───── Extracted data

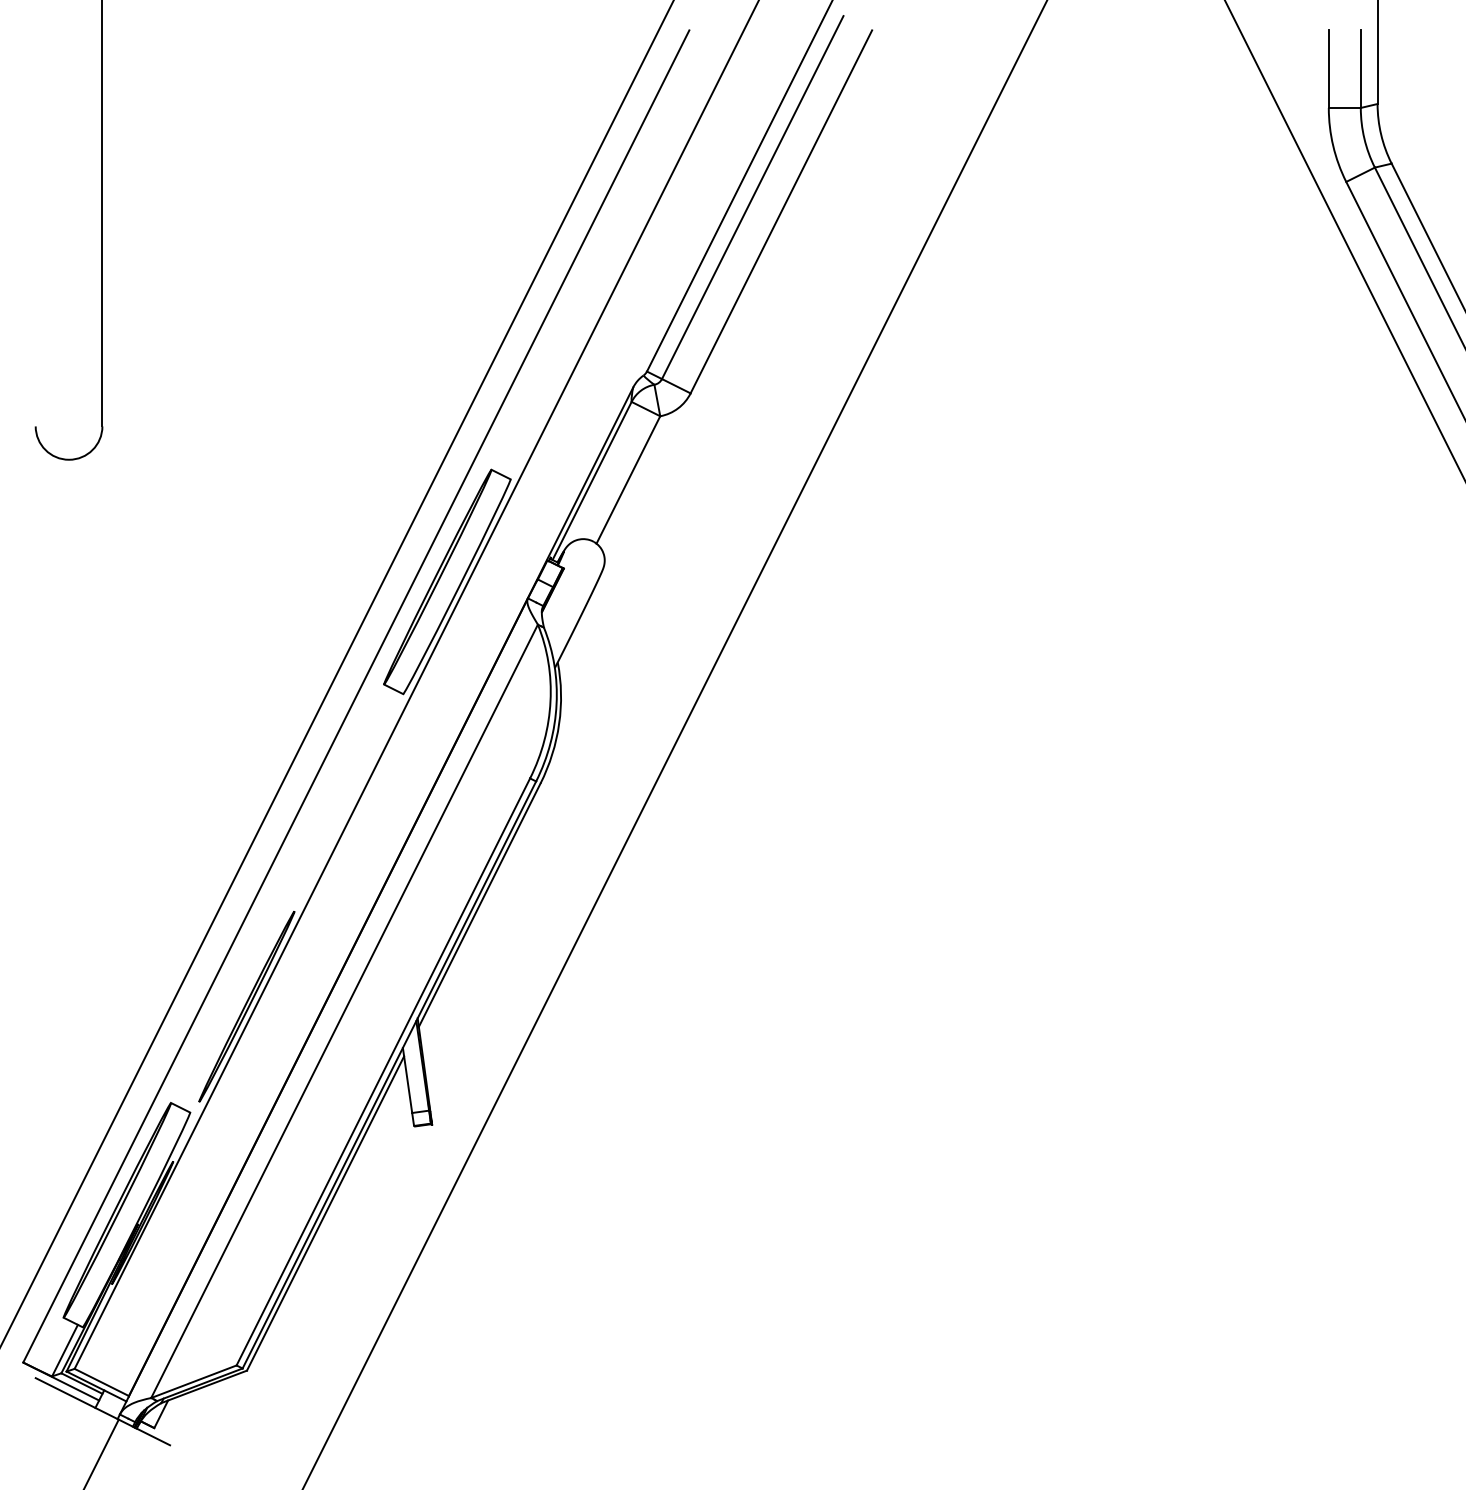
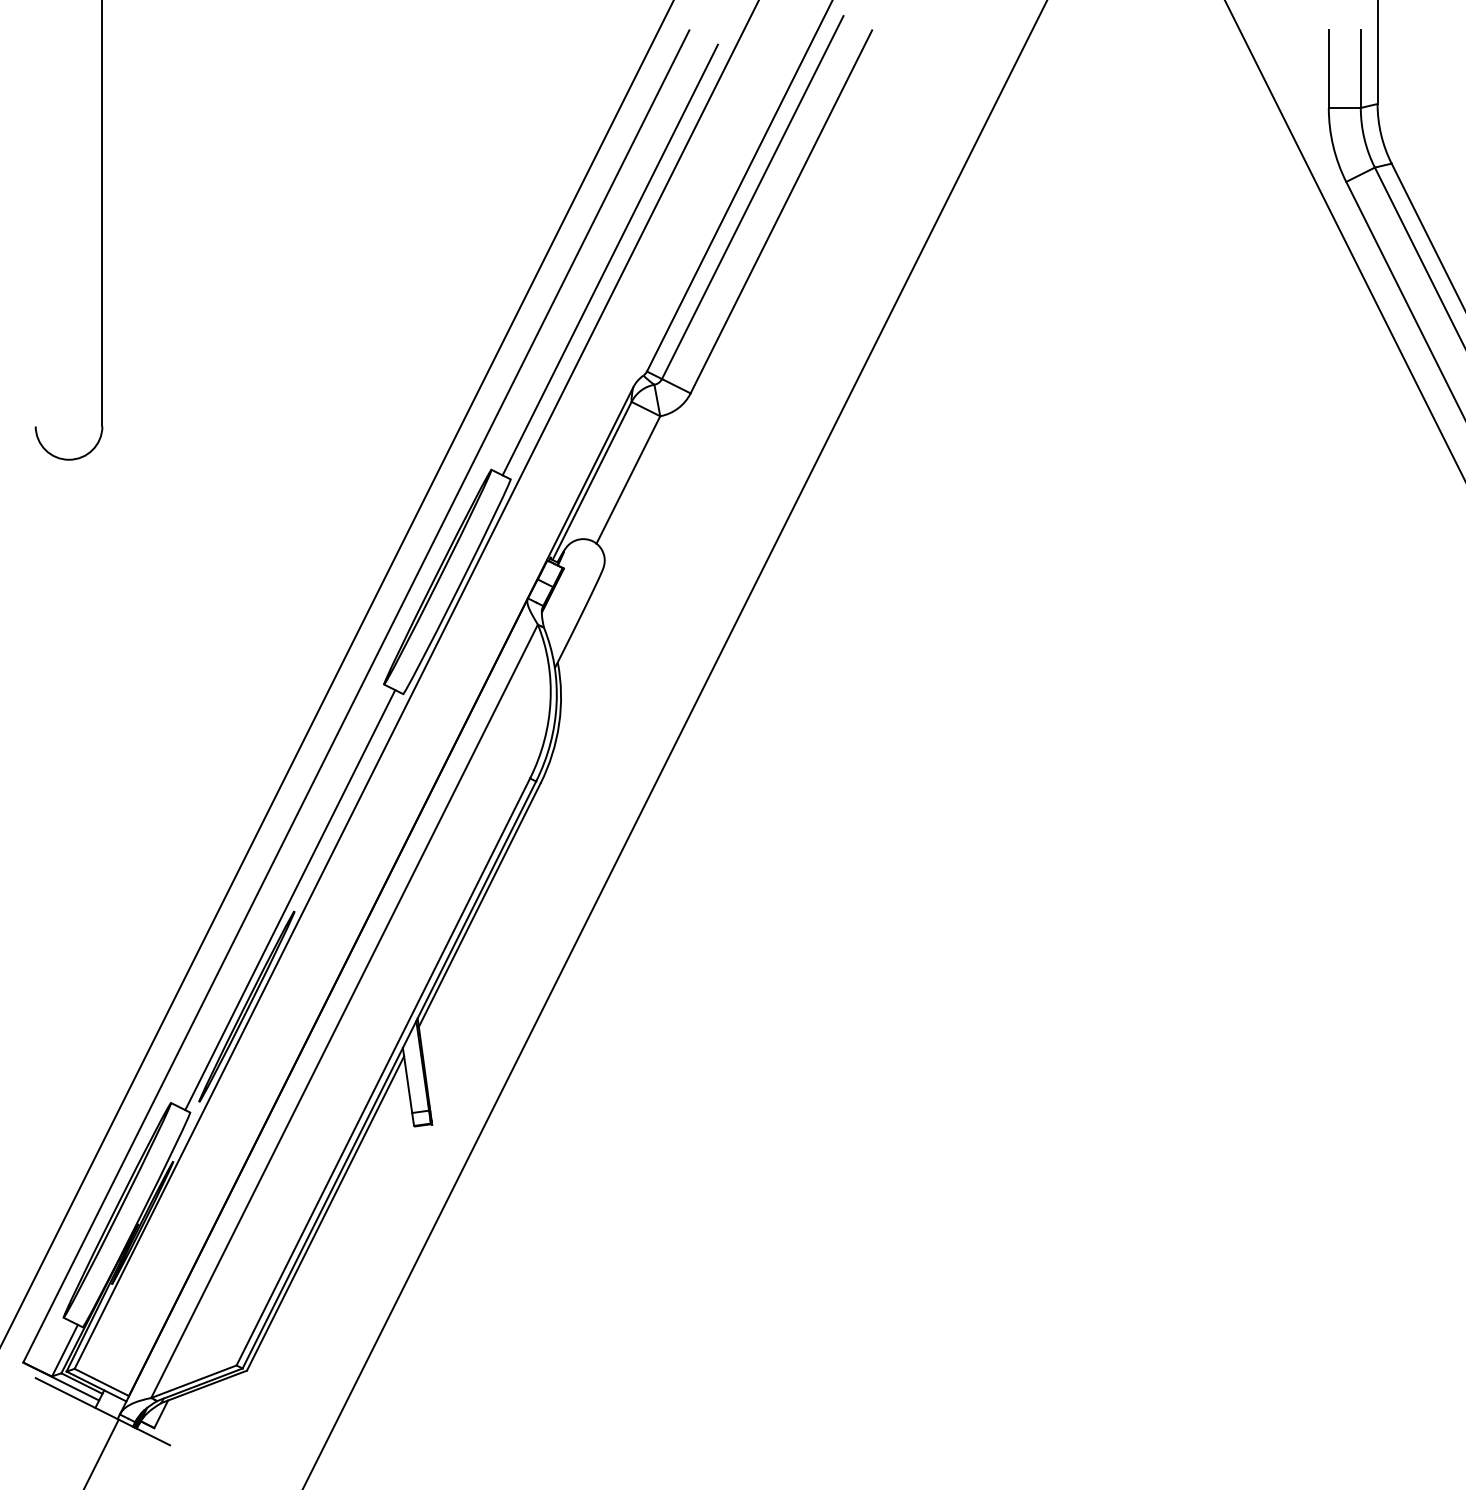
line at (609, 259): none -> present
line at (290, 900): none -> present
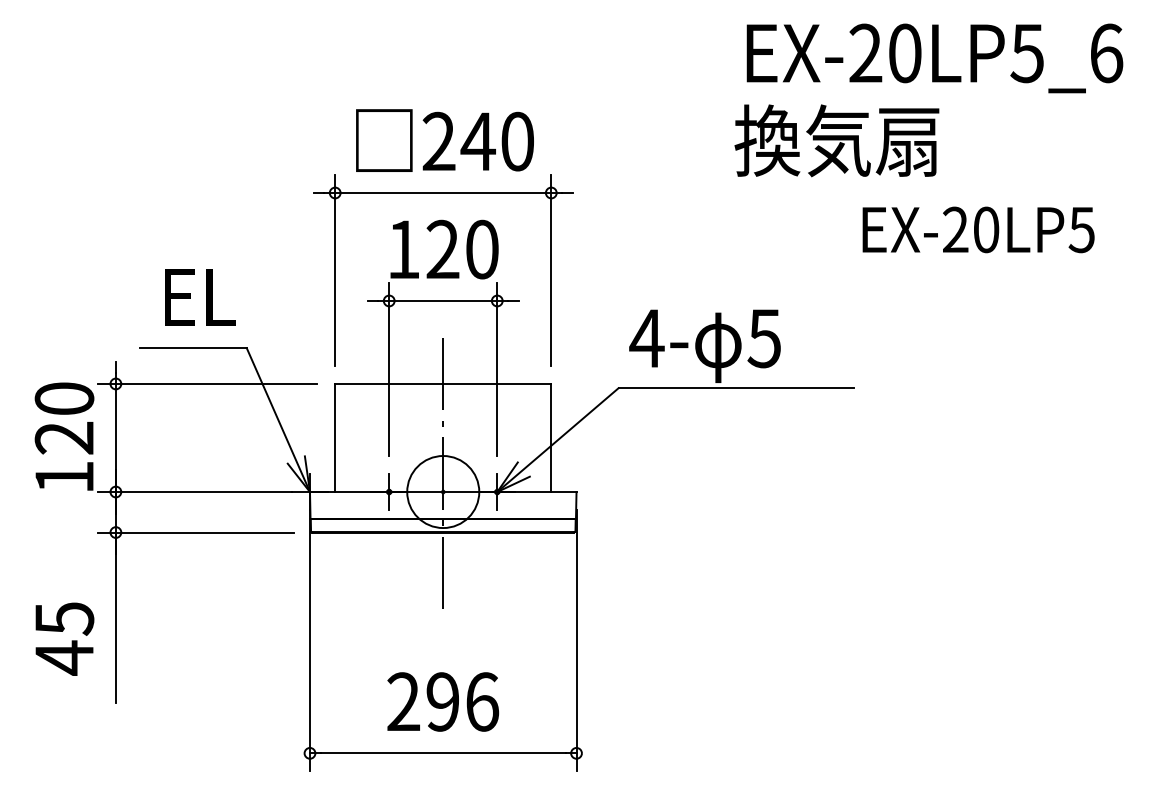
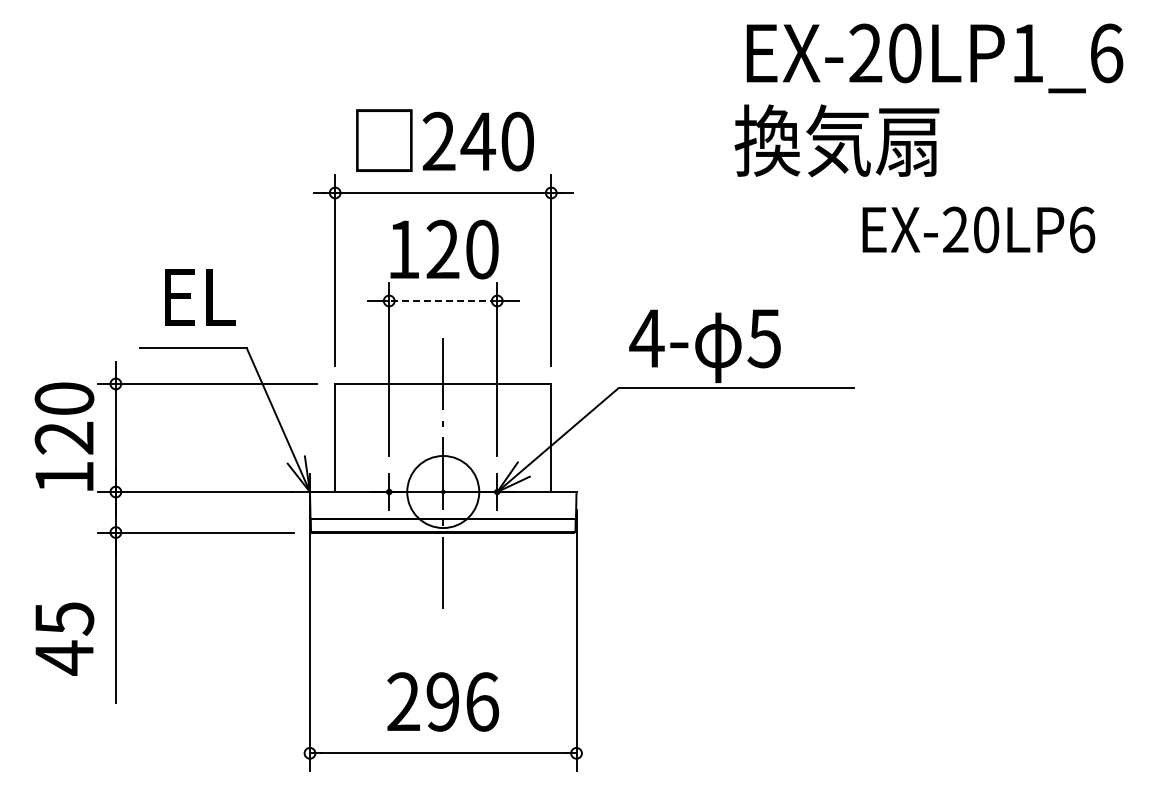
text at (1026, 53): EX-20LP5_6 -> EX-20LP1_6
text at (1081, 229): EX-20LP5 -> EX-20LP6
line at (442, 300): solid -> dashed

──────────

Locate each line in the listing that contains the string "present" and copy every such line.

line at (609, 259): none -> present
line at (290, 900): none -> present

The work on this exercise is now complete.